**Dataset entries:**
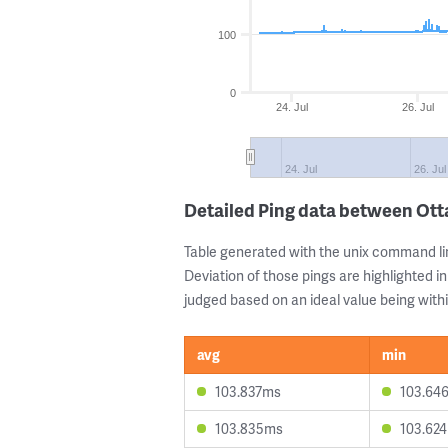
100
0
24. Jul
26. Jul
24. Jul
26. Jul
Detailed Ping data between Ott
Table generated with the unix command li
Deviation of those pings are highlighted in
judged based on an ideal value being withi
avg
min
103.837ms
103.64
103.835ms
103.62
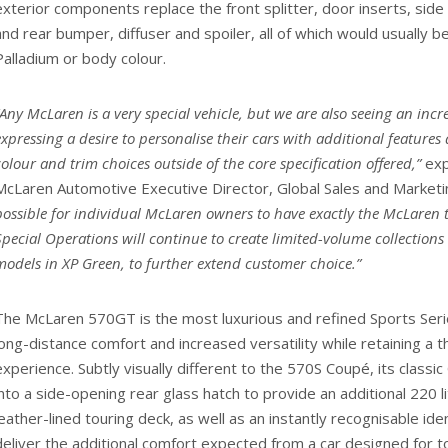
exterior components replace the front splitter, door inserts, side a
and rear bumper, diffuser and spoiler, all of which would usually be
Palladium or body colour.
“Any McLaren is a very special vehicle, but we are also seeing an in
expressing a desire to personalise their cars with additional features
colour and trim choices outside of the core specification offered,”
exp
McLaren Automotive Executive Director, Global Sales and Marketi
possible for individual McLaren owners to have exactly the McLaren
Special Operations will continue to create limited-volume collections
models in XP Green, to further extend customer choice.”
The McLaren 570GT is the most luxurious and refined Sports Seri
long-distance comfort and increased versatility while retaining a thr
experience. Subtly visually different to the 570S Coupé, its class
into a side-opening rear glass hatch to provide an additional 220 l
leather-lined touring deck, as well as an instantly recognisable ide
deliver the additional comfort expected from a car designed for to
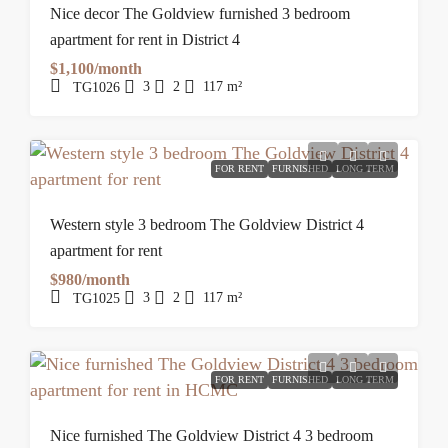
Nice decor The Goldview furnished 3 bedroom
apartment for rent in District 4
$1,100/month
3
2
117
m²
TG1026
FOR RENT
FURNISHED
LONG TERM
Western style 3 bedroom The Goldview District 4
apartment for rent
$980/month
3
2
117
m²
TG1025
FOR RENT
FURNISHED
LONG TERM
Nice furnished The Goldview District 4 3 bedroom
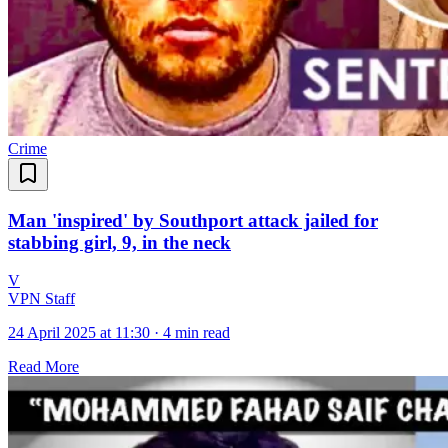
Crime
Man 'inspired' by Southport attack jailed for
stabbing girl, 9, in the neck
V
VPN Staff
24 April 2025 at 11:30
·
4 min read
Read More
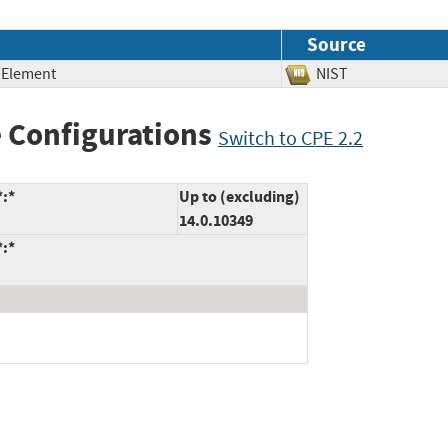
Source
 Element
NIST
 Configurations
Switch to CPE 2.2
*:*
Up to (excluding)
14.0.10349
*:*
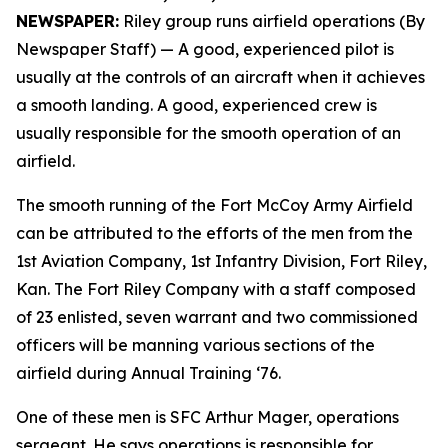
NEWSPAPER:
Riley group runs airfield operations (By
Newspaper Staff)
— A good, experienced pilot is
usually at the controls of an aircraft when it achieves
a smooth landing. A good, experienced crew is
usually responsible for the smooth operation of an
airfield.
The smooth running of the Fort McCoy Army Airfield
can be attributed to the efforts of the men from the
1st Aviation Company, 1st Infantry Division, Fort Riley,
Kan. The Fort Riley Company with a staff composed
of 23 enlisted, seven warrant and two commissioned
officers will be manning various sections of the
airfield during Annual Training ‘76.
One of these men is SFC Arthur Mager, operations
sergeant. He says operations is responsible for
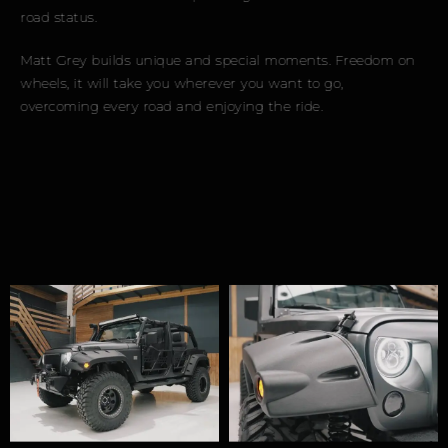
road status.
Matt Grey builds unique and special moments. Freedom on
wheels, it will take you wherever you want to go,
overcoming every road and enjoying the ride.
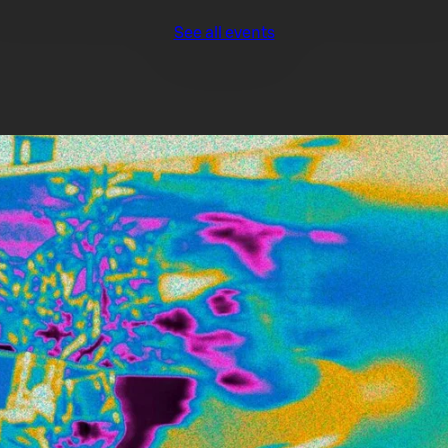
See all events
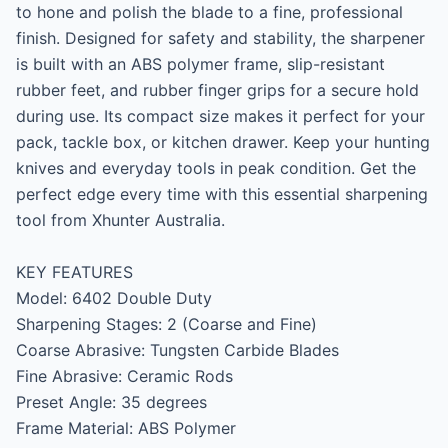
to hone and polish the blade to a fine, professional 
finish. Designed for safety and stability, the sharpener 
is built with an ABS polymer frame, slip-resistant 
rubber feet, and rubber finger grips for a secure hold 
during use. Its compact size makes it perfect for your 
pack, tackle box, or kitchen drawer. Keep your hunting 
knives and everyday tools in peak condition. Get the 
perfect edge every time with this essential sharpening 
tool from Xhunter Australia.

KEY FEATURES

Model: 6402 Double Duty

Sharpening Stages: 2 (Coarse and Fine)

Coarse Abrasive: Tungsten Carbide Blades

Fine Abrasive: Ceramic Rods

Preset Angle: 35 degrees

Frame Material: ABS Polymer
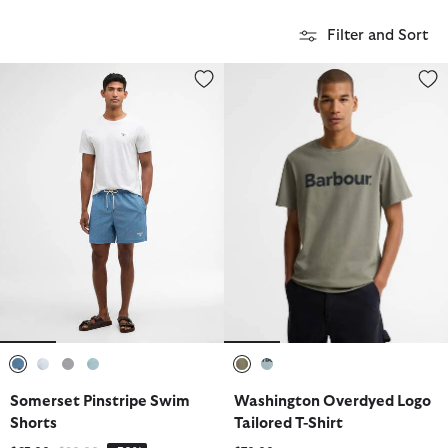
Filter and Sort
Somerset Pinstripe Swim Shorts
Washington Overdyed Logo Tailo
selected
selected
selected
selected
selected
selected
Somerset Pinstripe Swim
Washington Overdyed Logo
Shorts
Tailored T-Shirt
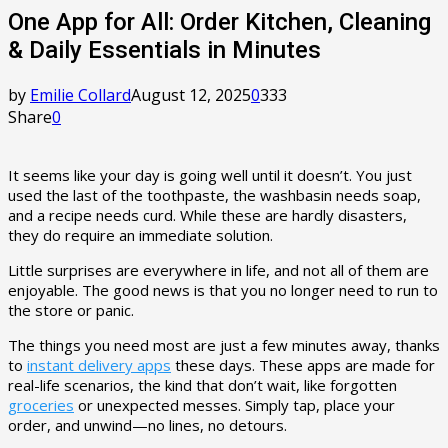
One App for All: Order Kitchen, Cleaning
& Daily Essentials in Minutes
by
Emilie Collard
August 12, 2025
0
333
Share
0
It seems like your day is going well until it doesn’t. You just
used the last of the toothpaste, the washbasin needs soap,
and a recipe needs curd. While these are hardly disasters,
they do require an immediate solution.
Little surprises are everywhere in life, and not all of them are
enjoyable. The good news is that you no longer need to run to
the store or panic.
The things you need most are just a few minutes away, thanks
to
instant delivery apps
these days. These apps are made for
real-life scenarios, the kind that don’t wait, like forgotten
groceries
or unexpected messes. Simply tap, place your
order, and unwind—no lines, no detours.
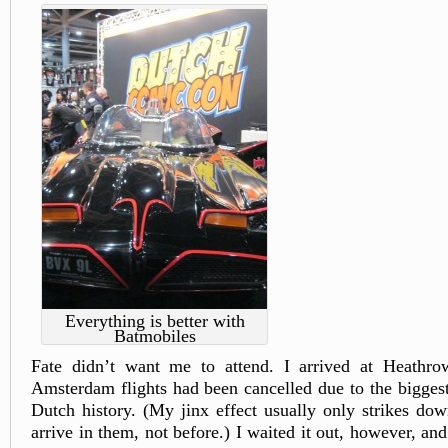
Everything is better with
Batmobiles
Fate didn’t want me to attend. I arrived at Heathrow
Amsterdam flights had been cancelled due to the bigges
Dutch history. (My jinx effect usually only strikes down
arrive in them, not before.) I waited it out, however, an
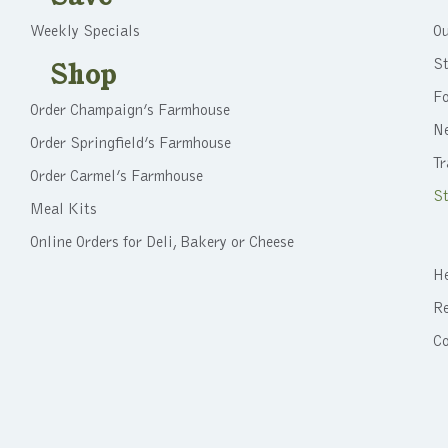
Weekly Specials
Ou
St
Shop
F
Order Champaign’s Farmhouse
N
Order Springfield’s Farmhouse
Tr
Order Carmel’s Farmhouse
St
Meal Kits
Online Orders for Deli, Bakery or Cheese
He
Re
C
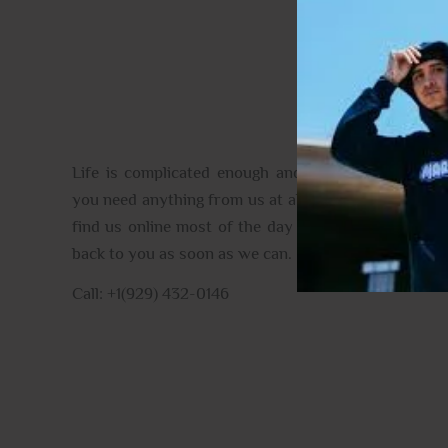
CONTACT US
Life is complicated enough and full of the unexpec
you need anything from us at all please do get in tou
find us online most of the day and when we aren’t, 
back to you as soon as we can.
Call: +1(929) 432-0146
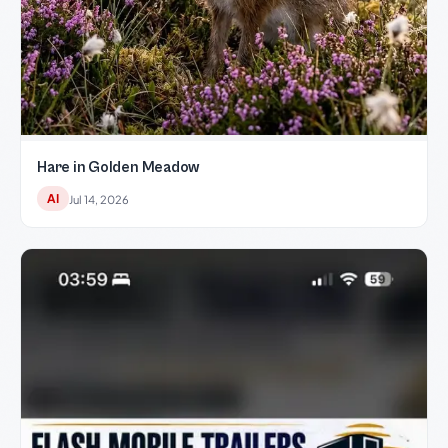
Hare in Golden Meadow
AI
Jul 14, 2026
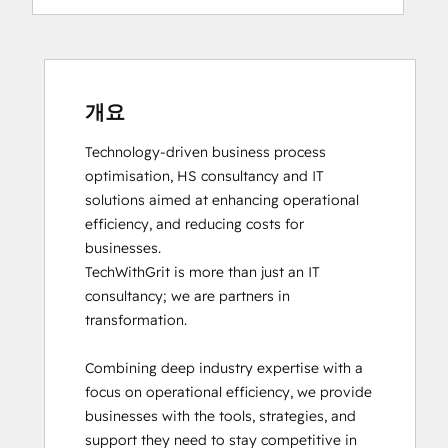
개요
Technology-driven business process 
optimisation, HS consultancy and IT 
solutions aimed at enhancing operational 
efficiency, and reducing costs for 
businesses.

TechWithGrit is more than just an IT 
consultancy; we are partners in 
transformation.

Combining deep industry expertise with a 
focus on operational efficiency, we provide 
businesses with the tools, strategies, and 
support they need to stay competitive in 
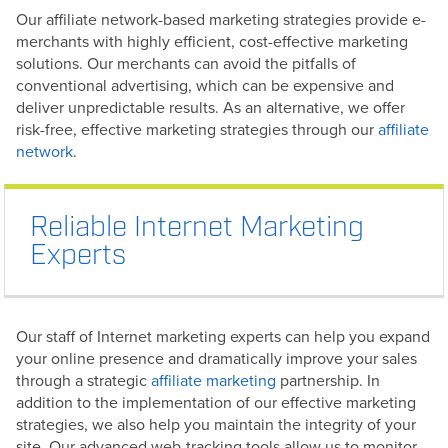
Our affiliate network-based marketing strategies provide e-
merchants with highly efficient, cost-effective marketing
solutions. Our merchants can avoid the pitfalls of
conventional advertising, which can be expensive and
deliver unpredictable results. As an alternative, we offer
risk-free, effective marketing strategies through our
affiliate
network
.
Reliable Internet Marketing
Experts
Our staff of Internet marketing experts can help you expand
your online presence and dramatically improve your sales
through a strategic
affiliate marketing
partnership. In
addition to the implementation of our effective marketing
strategies, we also help you maintain the integrity of your
site. Our advanced web-tracking tools allow us to monitor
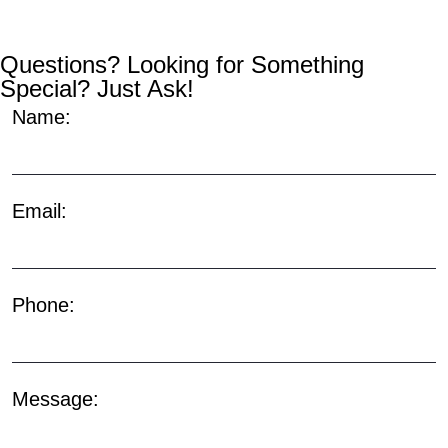
Questions? Looking for Something
Special? Just Ask!
Name:
Email:
Phone:
Message:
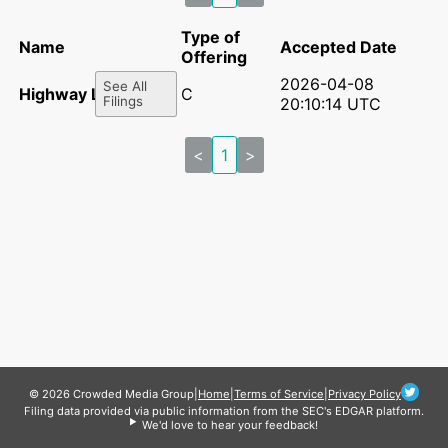
Type of
Name
Accepted Date
Offering
2026-04-08
See All
Highway LLC
C
Filings
20:10:14 UTC
<
1
>
© 2026 Crowded Media Group
|
Home
|
Terms of Service
|
Privacy Policy
Filing data provided via public information from the SEC's EDGAR platform.
We'd love to hear your feedback!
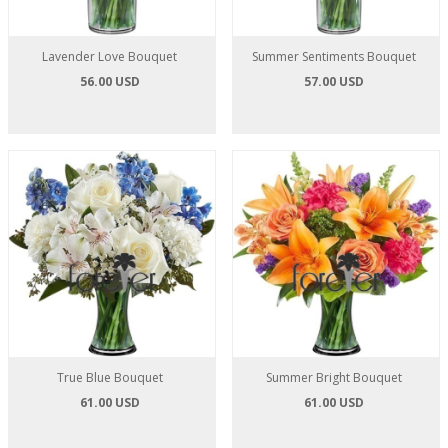
Lavender Love Bouquet
Summer Sentiments Bouquet
56.00 USD
57.00 USD
True Blue Bouquet
Summer Bright Bouquet
61.00 USD
61.00 USD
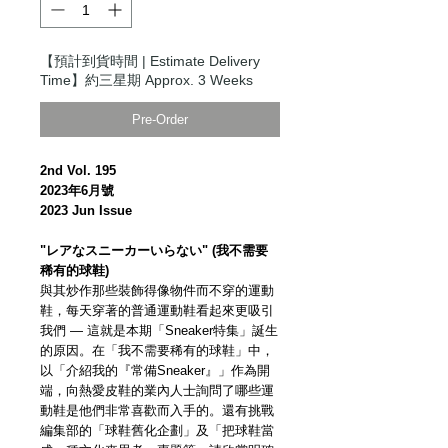
【預計到貨時間 | Estimate Delivery
Time】約三星期 Approx. 3 Weeks
Pre-Order
2nd Vol. 195
2023年6月號
2023 Jun Issue
"レアなスニーカーいらない" (我不需要
稀有的球鞋)
與其炒作那些裝飾得像物件而不穿的運動
鞋，每天穿著的普通運動鞋看起來更吸引
我們 — 這就是本期「Sneaker特集」誕生
的原因。在「我不需要稀有的球鞋」中，
以「介紹我的『常備Sneaker』」作為開
端，向熱愛皮鞋的業內人士詢問了哪些運
動鞋是他們非常喜歡而入手的。還有挑戰
編集部的「球鞋舊化企劃」及「把球鞋當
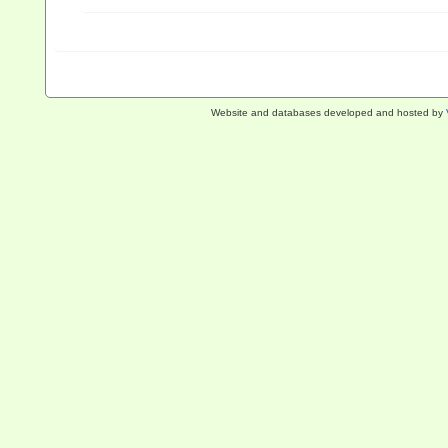
Website and databases developed and hosted by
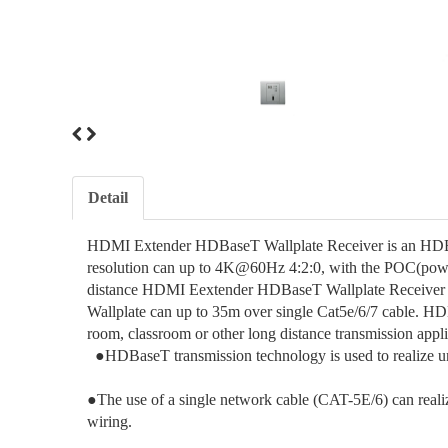
Detail
HDMI Extender HDBaseT Wallplate Receiver is an HDBa
resolution can up to 4K@60Hz 4:2:0, with the POC(power
distance HDMI Eextender HDBaseT Wallplate Receiver
Wallplate can up to 35m over single Cat5e/6/7 cable. H
room, classroom or other long distance transmission appl
●HDBaseT transmission technology is used to realize u
●The use of a single network cable (CAT-5E/6) can reali
wiring.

**EXERCISE PROMPT:**
An exact copy of the entries, without any pictures, is what the answer should be.

**REPLY:**
100
0
24. Jul
26. Jul
24. Jul
26. Jul
Detailed Ping data between Ott
Table generated with the unix command li
Deviation of those pings are highlighted in
judged based on an ideal value being withi
avg
min
103.837ms
103.64
103.835ms
103.62
exterior components replace the front splitter, door inserts, side a
and rear bumper, diffuser and spoiler, all of which would usually be
Palladium or body colour.
“Any McLaren is a very special vehicle, but we are also seeing an in
expressing a desire to personalise their cars with additional features
colour and trim choices outside of the core specification offered,”
exp
McLaren Automotive Executive Director, Global Sales and Marketi
possible for individual McLaren owners to have exactly the McLaren
Special Operations will continue to create limited-volume collections
models in XP Green, to further extend customer choice.”
The McLaren 570GT is the most luxurious and refined Sports Seri
long-distance comfort and increased versatility while retaining a thr
experience. Subtly visually different to the 570S Coupé, its class
into a side-opening rear glass hatch to provide an additional 220 l
leather-lined touring deck, as well as an instantly recognisable ide
deliver the additional comfort expected from a car designed for to
Nice decor The Goldview furnished 3 bedroom
apartment for rent in District 4
$1,100/month
3
2
117
m²
TG1026
FOR RENT
FURNISHED
LONG TERM
Western style 3 bedroom The Goldview District 4
apartment for rent
$980/month
3
2
117
m²
TG1025
FOR RENT
FURNISHED
LONG TERM
Nice furnished The Goldview District 4 3 bedroom
Crime
Man 'inspired' by Southport attack jailed for
stabbing girl, 9, in the neck
V
VPN Staff
24 April 2025 at 11:30
·
4 min read
Read More
Source
 Element
NIST
 Configurations
Switch to CPE 2.2
*:*
Up to (excluding)
14.0.10349
*:*
NEWSPAPER:
Riley group runs airfield operations (By
Newspaper Staff)
— A good, experienced pilot is
usually at the controls of an aircraft when it achieves
a smooth landing. A good, experienced crew is
usually responsible for the smooth operation of an
airfield.
The smooth running of the Fort McCoy Army Airfield
can be attributed to the efforts of the men from the
1st Aviation Company, 1st Infantry Division, Fort Riley,
Kan. The Fort Riley Company with a staff composed
of 23 enlisted, seven warrant and two commissioned
officers will be manning various sections of the
airfield during Annual Training ‘76.
One of these men is SFC Arthur Mager, operations
sergeant. He says operations is responsible for
road status.
Matt Grey builds unique and special moments. Freedom on
wheels, it will take you wherever you want to go,
overcoming every road and enjoying the ride.
See all events
to hone and polish the blade to a fine, professional 
finish. Designed for safety and stability, the sharpener 
is built with an ABS polymer frame, slip-resistant 
rubber feet, and rubber finger grips for a secure hold 
during use. Its compact size makes it perfect for your 
pack, tackle box, or kitchen drawer. Keep your hunting 
knives and everyday tools in peak condition. Get the 
perfect edge every time with this essential sharpening 
tool from Xhunter Australia.

KEY FEATURES

Model: 6402 Double Duty

Sharpening Stages: 2 (Coarse and Fine)

Coarse Abrasive: Tungsten Carbide Blades

Fine Abrasive: Ceramic Rods

Preset Angle: 35 degrees

Frame Material: ABS Polymer
Filter and Sort
Somerset Pinstripe Swim Shorts
Washington Overdyed Logo Tailo
selected
selected
selected
selected
selected
selected
Somerset Pinstripe Swim
Washington Overdyed Logo
Shorts
Tailored T-Shirt
One App for All: Order Kitchen, Cleaning
& Daily Essentials in Minutes
by
Emilie Collard
August 12, 2025
0
333
Share
0
It seems like your day is going well until it doesn’t. You just
used the last of the toothpaste, the washbasin needs soap,
and a recipe needs curd. While these are hardly disasters,
they do require an immediate solution.
Little surprises are everywhere in life, and not all of them are
enjoyable. The good news is that you no longer need to run to
the store or panic.
The things you need most are just a few minutes away, thanks
to
instant delivery apps
these days. These apps are made for
real-life scenarios, the kind that don’t wait, like forgotten
groceries
or unexpected messes. Simply tap, place your
order, and unwind—no lines, no detours.
Everything is better with
Batmobiles
Fate didn’t want me to attend. I arrived at Heathrow
Amsterdam flights had been cancelled due to the bigges
Dutch history. (My jinx effect usually only strikes down
arrive in them, not before.) I waited it out, however, an
Weekly Specials
Ou
St
Shop
F
Order Champaign’s Farmhouse
N
Order Springfield’s Farmhouse
Tr
Order Carmel’s Farmhouse
St
Meal Kits
Online Orders for Deli, Bakery or Cheese
He
Re
C
CONTACT US
Life is complicated enough and full of the unexpec
you need anything from us at all please do get in tou
find us online most of the day and when we aren’t, 
back to you as soon as we can.
Call: +1(929) 432-0146
Hare in Golden Meadow
AI
Jul 14, 2026
개요
Technology-driven business process 
optimisation, HS consultancy and IT 
solutions aimed at enhancing operational 
efficiency, and reducing costs for 
businesses.

TechWithGrit is more than just an IT 
consultancy; we are partners in 
transformation.

Combining deep industry expertise with a 
focus on operational efficiency, we provide 
businesses with the tools, strategies, and 
support they need to stay competitive in 
Our affiliate network-based marketing strategies provide e-
merchants with highly efficient, cost-effective marketing
solutions. Our merchants can avoid the pitfalls of
conventional advertising, which can be expensive and
deliver unpredictable results. As an alternative, we offer
risk-free, effective marketing strategies through our
affiliate
network
.
Reliable Internet Marketing
Experts
Our staff of Internet marketing experts can help you expand
your online presence and dramatically improve your sales
through a strategic
affiliate marketing
partnership. In
addition to the implementation of our effective marketing
strategies, we also help you maintain the integrity of your
site. Our advanced web-tracking tools allow us to monitor
Questions? Looking for Something
Special? Just Ask!
Name:
Email:
Phone:
Message:
Type of
Name
Accepted Date
Offering
2026-04-08
See All
Highway LLC
C
Filings
20:10:14 UTC
<
1
>
© 2026 Crowded Media Group
|
Home
|
Terms of Service
|
Privacy Policy
Filing data provided via public information from the SEC's EDGAR platform.
We'd love to hear your feedback!
Lavender Love Bouquet
Summer Sentiments Bouquet
56.00 USD
57.00 USD
True Blue Bouquet
Summer Bright Bouquet
61.00 USD
61.00 USD
【預計到貨時間 | Estimate Delivery
Time】約三星期 Approx. 3 Weeks
Pre-Order
2nd Vol. 195
2023年6月號
2023 Jun Issue
"レアなスニーカーいらない" (我不需要
稀有的球鞋)
與其炒作那些裝飾得像物件而不穿的運動
鞋，每天穿著的普通運動鞋看起來更吸引
我們 — 這就是本期「Sneaker特集」誕生
的原因。在「我不需要稀有的球鞋」中，
以「介紹我的『常備Sneaker』」作為開
端，向熱愛皮鞋的業內人士詢問了哪些運
動鞋是他們非常喜歡而入手的。還有挑戰
編集部的「球鞋舊化企劃」及「把球鞋當
Website and databases developed and hosted by
Detail
HDMI Extender HDBaseT Wallplate Receiver is an HDBa
resolution can up to 4K@60Hz 4:2:0, with the POC(power
distance HDMI Eextender HDBaseT Wallplate Receiver
Wallplate can up to 35m over single Cat5e/6/7 cable. H
room, classroom or other long distance transmission appl
●HDBaseT transmission technology is used to realize u
●The use of a single network cable (CAT-5E/6) can reali
wiring.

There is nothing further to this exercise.